Substituting $r = (\frac{b}{a})^{\frac{1}{n+1}}$,we get $P = a^n \cdot (\frac{b}{a})^{\frac{n(n+1)}{2(n+1)}} = a^n \cdot (\frac{b}{a})^{\frac{n}{2}} = a^n \cdot \frac{b^{n/2}}{a^{n/2}} = a^{n/2} \cdot b^{n/2} = (ab)^{n/2}$.

(B) Given that $x, y, z$ are in geometric progression,we have $y^2 = xz$.
Taking the natural logarithm on both sides,we get $\ln(y^2) = \ln(xz)$,which simplifies to $2 \ln y = \ln x + \ln z$.
This implies that $\ln x, \ln y, \ln z$ are in arithmetic progression.
Adding $1$ to each term,we get $1 + \ln x, 1 + \ln y, 1 + \ln z$,which are also in arithmetic progression.
Since the reciprocals of terms in an arithmetic progression form a harmonic progression,the terms $\frac{1}{1 + \ln x}, \frac{1}{1 + \ln y}, \frac{1}{1 + \ln z}$ are in harmonic progression.

(D) Let the geometric progression be $a, ar, ar^2, \dots$ where $a > 0$ and $r > 0$.

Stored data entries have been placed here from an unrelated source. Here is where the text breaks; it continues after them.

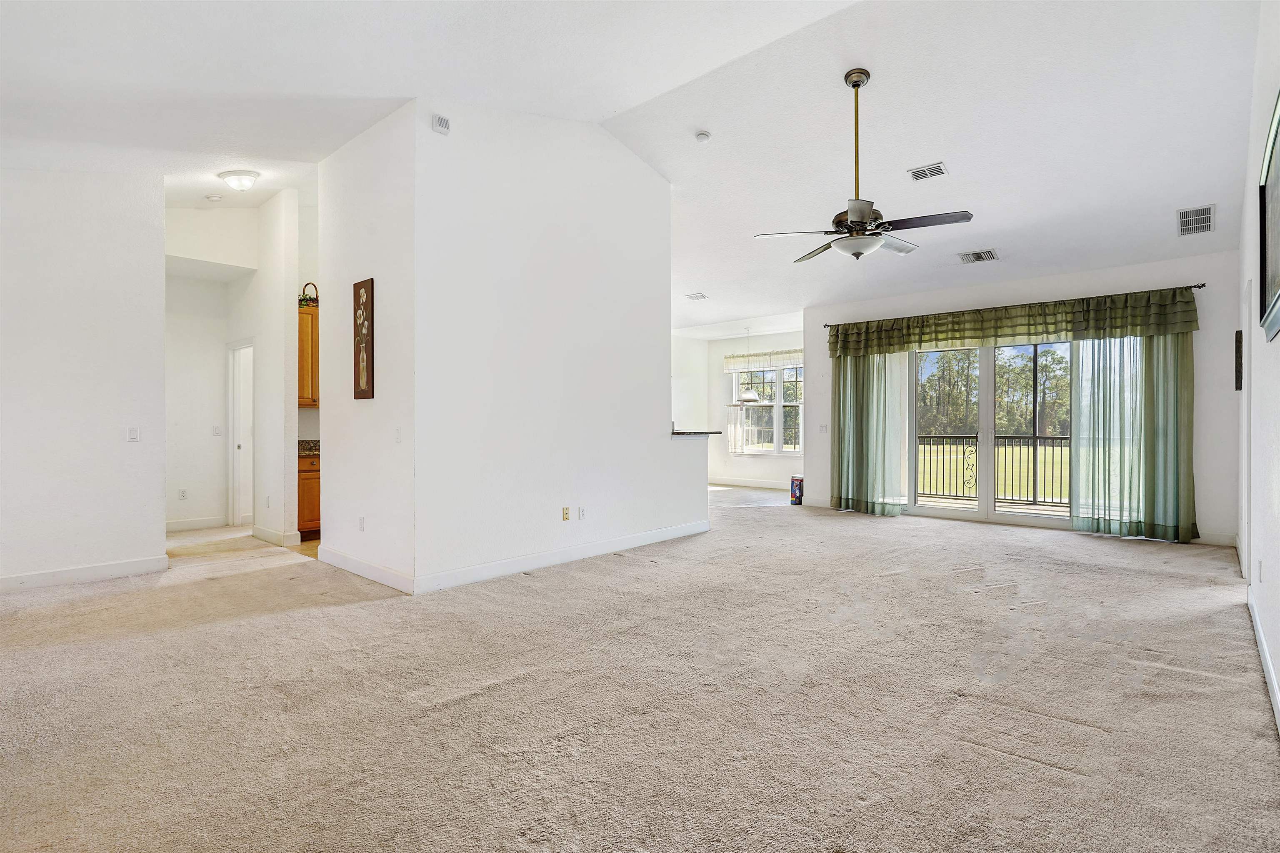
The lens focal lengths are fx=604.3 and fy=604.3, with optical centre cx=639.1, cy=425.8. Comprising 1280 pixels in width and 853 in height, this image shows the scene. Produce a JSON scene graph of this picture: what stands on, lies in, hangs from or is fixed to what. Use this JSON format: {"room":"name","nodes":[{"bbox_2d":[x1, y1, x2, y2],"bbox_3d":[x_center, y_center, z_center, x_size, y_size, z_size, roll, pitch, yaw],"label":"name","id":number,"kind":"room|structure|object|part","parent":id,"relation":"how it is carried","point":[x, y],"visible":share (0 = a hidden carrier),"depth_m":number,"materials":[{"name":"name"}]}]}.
{"room":"living room","nodes":[
{"label":"living room","id":0,"kind":"room"},
{"bbox_2d":[0,161,166,590],"bbox_3d":[-4.680,-0.563,3.921,0.126,3.447,2.525,0,0,42],"label":"left wall","id":1,"kind":"structure","parent":0,"point":[161,341],"depth_m":4.45,"materials":[{"name":"white paint"}]},
{"bbox_2d":[0,554,167,591],"bbox_3d":[-4.725,1.094,3.835,0.016,0.115,2.602,0,0,42],"label":"baseboard","id":2,"kind":"structure","parent":1,"relation":"attached to","point":[1,580],"depth_m":4.48,"materials":[{"name":"white paint"}]},
{"bbox_2d":[126,425,139,441],"bbox_3d":[-3.874,0.064,4.621,0.013,0.116,0.073,0,0,42],"label":"light switch","id":3,"kind":"object","parent":1,"relation":"attached to","point":[133,433],"visible":0.99,"depth_m":4.62,"materials":[{"name":"white plastic"}]},
{"bbox_2d":[162,207,249,530],"bbox_3d":[-4.901,-0.661,6.738,0.272,3.606,1.572,0,0,42],"label":"hallway wall","id":4,"kind":"structure","parent":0,"point":[203,506],"depth_m":6.71,"materials":[{"name":"white paint"}]},
{"bbox_2d":[177,487,187,499],"bbox_3d":[-5.009,0.747,6.626,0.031,0.114,0.071,0,0,42],"label":"wall socket","id":5,"kind":"object","parent":4,"relation":"attached to","point":[183,493],"visible":0.99,"depth_m":6.62,"materials":[{"name":"white plastic"}]},
{"bbox_2d":[164,515,229,531],"bbox_3d":[-5.134,1.094,6.663,0.016,0.115,1.180,0,0,42],"label":"baseboard","id":6,"kind":"structure","parent":4,"relation":"attached to","point":[178,526],"depth_m":6.81,"materials":[{"name":"white paint"}]},
{"bbox_2d":[212,425,222,436],"bbox_3d":[-4.687,0.059,6.709,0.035,0.118,0.070,0,0,42],"label":"light switch","id":7,"kind":"object","parent":4,"relation":"attached to","point":[216,431],"visible":0.99,"depth_m":6.70,"materials":[{"name":"white plastic"}]},
{"bbox_2d":[227,340,254,526],"bbox_3d":[-4.479,0.135,6.919,0.712,2.120,0.290,0,0,42],"label":"door","id":8,"kind":"structure","parent":4,"relation":"in","point":[234,478],"depth_m":6.97,"materials":[{"name":"white paint"}]},
{"bbox_2d":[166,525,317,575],"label":"tile floor","id":9,"kind":"structure","parent":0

Given that each term is equal to the sum of the next two terms,we have:
$a_n = a_{n+1} + a_{n+2}$
$ar^{n-1} = ar^n + ar^{n+1}$
Dividing by $ar^{n-1}$ (since $a, r \neq 0$):
$1 = r + r^2$
$r^2 + r - 1 = 0$
Using the quadratic formula $r = \frac{-b \pm \sqrt{b^2 - 4ac}}{2a}$:
$r = \frac{-1 \pm \sqrt{1^2 - 4(1)(-1)}}{2(1)} = \frac{-1 \pm \sqrt{5}}{2}$
Since the terms are positive,the common ratio $r$ must be positive.
Therefore,$r = \frac{\sqrt{5} - 1}{2}$.

(C) Let the geometric progression be $a, ar, ar^2, \dots, ar^{49}$.
Then $a_n = ar^{n-1}$.
The numerator is $a_1 - a_3 + a_5 - \dots + a_{49} = a - ar^2 + ar^4 - \dots + ar^{48}$.

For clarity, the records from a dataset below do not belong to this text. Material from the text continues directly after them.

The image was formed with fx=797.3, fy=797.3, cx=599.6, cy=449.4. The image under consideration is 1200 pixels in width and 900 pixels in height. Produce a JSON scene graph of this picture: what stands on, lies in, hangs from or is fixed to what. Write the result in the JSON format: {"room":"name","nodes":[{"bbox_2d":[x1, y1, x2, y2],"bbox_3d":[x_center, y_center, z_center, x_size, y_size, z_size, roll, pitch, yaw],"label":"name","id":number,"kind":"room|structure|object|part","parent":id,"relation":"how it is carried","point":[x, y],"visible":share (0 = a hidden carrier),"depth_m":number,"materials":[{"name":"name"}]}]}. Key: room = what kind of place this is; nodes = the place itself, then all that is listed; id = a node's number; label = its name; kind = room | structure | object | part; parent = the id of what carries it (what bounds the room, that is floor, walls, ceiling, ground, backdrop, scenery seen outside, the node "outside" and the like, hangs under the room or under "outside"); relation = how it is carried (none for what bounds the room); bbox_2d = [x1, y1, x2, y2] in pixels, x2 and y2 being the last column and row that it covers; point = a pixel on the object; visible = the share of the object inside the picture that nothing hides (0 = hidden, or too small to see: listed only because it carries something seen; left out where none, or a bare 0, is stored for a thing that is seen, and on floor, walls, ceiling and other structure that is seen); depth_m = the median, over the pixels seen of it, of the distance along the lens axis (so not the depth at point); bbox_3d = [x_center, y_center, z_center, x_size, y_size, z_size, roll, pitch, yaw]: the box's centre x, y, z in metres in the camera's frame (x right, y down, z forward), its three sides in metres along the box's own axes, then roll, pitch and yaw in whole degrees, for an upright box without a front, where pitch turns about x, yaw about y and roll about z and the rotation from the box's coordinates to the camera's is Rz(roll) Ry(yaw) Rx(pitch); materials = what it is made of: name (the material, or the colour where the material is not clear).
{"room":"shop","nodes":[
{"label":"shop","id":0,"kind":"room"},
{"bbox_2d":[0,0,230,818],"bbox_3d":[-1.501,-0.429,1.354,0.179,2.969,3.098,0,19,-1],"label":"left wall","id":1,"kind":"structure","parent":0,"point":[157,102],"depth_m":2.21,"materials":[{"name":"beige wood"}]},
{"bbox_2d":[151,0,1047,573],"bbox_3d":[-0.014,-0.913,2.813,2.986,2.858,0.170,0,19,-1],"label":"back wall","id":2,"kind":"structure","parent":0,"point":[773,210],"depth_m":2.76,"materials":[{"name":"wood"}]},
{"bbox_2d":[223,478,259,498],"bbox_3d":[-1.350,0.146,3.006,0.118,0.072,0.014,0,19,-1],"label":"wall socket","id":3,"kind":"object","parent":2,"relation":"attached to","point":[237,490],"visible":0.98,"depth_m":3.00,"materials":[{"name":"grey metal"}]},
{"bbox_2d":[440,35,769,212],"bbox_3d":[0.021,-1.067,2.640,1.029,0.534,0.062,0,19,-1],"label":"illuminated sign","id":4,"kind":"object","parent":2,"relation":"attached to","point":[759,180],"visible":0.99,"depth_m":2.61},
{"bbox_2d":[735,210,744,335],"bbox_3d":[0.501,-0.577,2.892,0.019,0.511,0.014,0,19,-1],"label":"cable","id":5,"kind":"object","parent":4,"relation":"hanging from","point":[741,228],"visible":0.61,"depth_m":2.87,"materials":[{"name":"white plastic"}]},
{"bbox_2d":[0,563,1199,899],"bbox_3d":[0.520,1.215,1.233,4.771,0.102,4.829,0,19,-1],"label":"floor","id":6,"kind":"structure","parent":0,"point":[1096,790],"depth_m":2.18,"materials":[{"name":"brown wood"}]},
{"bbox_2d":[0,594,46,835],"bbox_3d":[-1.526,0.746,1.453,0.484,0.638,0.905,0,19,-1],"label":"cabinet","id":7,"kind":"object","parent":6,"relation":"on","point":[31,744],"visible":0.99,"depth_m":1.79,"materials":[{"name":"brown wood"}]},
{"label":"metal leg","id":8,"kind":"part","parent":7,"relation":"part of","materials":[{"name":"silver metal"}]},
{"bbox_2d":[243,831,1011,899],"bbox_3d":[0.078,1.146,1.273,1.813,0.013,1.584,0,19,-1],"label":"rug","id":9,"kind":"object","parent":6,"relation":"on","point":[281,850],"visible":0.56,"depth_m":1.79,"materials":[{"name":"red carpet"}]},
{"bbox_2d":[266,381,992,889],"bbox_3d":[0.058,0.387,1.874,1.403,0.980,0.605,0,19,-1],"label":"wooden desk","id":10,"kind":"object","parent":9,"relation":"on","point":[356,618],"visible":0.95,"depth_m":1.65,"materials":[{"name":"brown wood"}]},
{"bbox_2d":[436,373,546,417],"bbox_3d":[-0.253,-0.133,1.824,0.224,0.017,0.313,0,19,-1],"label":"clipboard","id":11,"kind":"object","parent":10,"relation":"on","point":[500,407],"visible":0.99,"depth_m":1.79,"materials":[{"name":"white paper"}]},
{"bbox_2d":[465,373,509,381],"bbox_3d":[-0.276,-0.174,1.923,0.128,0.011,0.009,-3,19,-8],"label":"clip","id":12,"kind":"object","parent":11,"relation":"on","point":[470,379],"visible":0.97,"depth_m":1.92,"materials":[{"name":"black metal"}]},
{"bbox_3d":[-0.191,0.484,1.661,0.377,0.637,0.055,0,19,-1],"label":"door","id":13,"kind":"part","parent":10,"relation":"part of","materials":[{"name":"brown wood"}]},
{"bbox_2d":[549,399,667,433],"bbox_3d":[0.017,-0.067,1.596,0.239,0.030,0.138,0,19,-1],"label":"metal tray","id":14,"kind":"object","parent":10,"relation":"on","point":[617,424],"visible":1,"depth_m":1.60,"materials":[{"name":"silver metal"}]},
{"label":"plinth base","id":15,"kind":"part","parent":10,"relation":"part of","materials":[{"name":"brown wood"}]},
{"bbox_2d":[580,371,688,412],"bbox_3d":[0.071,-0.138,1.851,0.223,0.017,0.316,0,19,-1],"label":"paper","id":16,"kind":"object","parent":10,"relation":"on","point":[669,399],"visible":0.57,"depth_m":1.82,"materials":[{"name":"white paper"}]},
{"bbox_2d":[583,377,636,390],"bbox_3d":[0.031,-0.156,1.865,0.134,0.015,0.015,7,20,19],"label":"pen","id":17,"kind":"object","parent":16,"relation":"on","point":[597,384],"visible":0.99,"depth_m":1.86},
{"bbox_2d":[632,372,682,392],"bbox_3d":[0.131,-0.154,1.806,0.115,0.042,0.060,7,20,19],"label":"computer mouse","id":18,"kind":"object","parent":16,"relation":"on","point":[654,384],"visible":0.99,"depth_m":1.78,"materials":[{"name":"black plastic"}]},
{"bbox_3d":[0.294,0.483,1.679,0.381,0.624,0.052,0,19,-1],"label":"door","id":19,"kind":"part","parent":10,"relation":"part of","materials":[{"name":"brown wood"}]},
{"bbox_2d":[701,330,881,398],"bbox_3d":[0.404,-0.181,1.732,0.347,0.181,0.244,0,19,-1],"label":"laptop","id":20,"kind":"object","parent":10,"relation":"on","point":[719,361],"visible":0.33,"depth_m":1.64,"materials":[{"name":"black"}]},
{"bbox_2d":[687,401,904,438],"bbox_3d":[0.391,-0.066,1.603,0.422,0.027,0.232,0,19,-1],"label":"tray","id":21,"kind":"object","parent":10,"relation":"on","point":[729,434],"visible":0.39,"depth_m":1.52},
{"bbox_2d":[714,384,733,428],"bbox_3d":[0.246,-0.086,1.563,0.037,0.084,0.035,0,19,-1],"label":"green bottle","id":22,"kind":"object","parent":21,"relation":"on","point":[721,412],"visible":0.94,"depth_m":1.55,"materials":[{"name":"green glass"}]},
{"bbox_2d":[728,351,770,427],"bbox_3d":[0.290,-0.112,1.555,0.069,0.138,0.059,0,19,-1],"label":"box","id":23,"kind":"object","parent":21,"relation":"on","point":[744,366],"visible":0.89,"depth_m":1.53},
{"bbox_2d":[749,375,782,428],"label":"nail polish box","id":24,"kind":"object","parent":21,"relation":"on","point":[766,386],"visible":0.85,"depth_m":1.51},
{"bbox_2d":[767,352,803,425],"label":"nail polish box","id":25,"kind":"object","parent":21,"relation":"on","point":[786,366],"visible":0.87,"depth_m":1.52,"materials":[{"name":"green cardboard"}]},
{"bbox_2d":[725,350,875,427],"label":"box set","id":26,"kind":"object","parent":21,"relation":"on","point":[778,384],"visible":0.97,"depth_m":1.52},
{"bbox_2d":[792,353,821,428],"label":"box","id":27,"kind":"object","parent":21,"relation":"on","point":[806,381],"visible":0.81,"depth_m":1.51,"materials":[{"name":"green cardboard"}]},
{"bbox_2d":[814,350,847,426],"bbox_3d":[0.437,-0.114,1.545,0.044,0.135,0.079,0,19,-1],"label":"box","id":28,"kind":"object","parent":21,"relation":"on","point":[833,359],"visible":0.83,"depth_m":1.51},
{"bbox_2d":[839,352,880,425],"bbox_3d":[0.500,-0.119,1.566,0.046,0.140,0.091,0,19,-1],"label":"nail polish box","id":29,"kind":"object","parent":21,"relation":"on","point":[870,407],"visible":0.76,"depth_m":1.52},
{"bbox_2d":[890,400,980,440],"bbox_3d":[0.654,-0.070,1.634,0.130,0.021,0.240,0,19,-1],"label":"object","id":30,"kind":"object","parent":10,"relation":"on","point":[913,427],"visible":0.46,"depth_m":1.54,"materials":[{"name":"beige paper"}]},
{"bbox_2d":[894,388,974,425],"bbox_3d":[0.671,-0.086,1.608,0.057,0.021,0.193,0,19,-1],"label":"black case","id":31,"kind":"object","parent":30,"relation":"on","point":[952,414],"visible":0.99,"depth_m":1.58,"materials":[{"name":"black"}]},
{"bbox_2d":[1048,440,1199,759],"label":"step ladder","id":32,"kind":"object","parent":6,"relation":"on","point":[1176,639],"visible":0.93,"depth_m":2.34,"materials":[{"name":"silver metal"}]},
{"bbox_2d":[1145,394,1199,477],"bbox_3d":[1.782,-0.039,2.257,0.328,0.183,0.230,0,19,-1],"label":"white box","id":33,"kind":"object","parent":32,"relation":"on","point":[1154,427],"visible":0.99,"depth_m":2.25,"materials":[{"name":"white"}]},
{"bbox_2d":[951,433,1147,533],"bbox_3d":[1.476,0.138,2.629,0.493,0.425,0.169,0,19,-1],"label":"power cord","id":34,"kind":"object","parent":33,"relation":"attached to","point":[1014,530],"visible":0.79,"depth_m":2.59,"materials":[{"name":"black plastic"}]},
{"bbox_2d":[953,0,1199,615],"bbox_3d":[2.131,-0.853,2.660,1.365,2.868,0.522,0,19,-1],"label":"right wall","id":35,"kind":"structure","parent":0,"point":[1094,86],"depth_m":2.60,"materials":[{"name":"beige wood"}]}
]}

This is a geometric series with first term $A = a$,common ratio $R = -r^2$,and $n = 25$ terms.
The sum is $\frac{a(1 - (-r^2)^{25})}{1 - (-r^2)} = \frac{a(1 + r^{50})}{1 + r^2}$.
The denominator is $a_2 - a_4 + a_6 - \dots + a_{50} = ar - ar^3 + ar^5 - \dots + ar^{49}$.
This is a geometric series with first term $A' = ar$,common ratio $R = -r^2$,and $n = 25$ terms.
The sum is $\frac{ar(1 - (-r^2)^{25})}{1 - (-r^2)} = \frac{ar(1 + r^{50})}{1 + r^2}$.
Dividing the numerator by the denominator,we get $\frac{a(1 + r^{50}) / (1 + r^2)}{ar(1 + r^{50}) / (1 + r^2)} = \frac{a}{ar} = \frac{1}{r} = \frac{a_1}{a_2}$.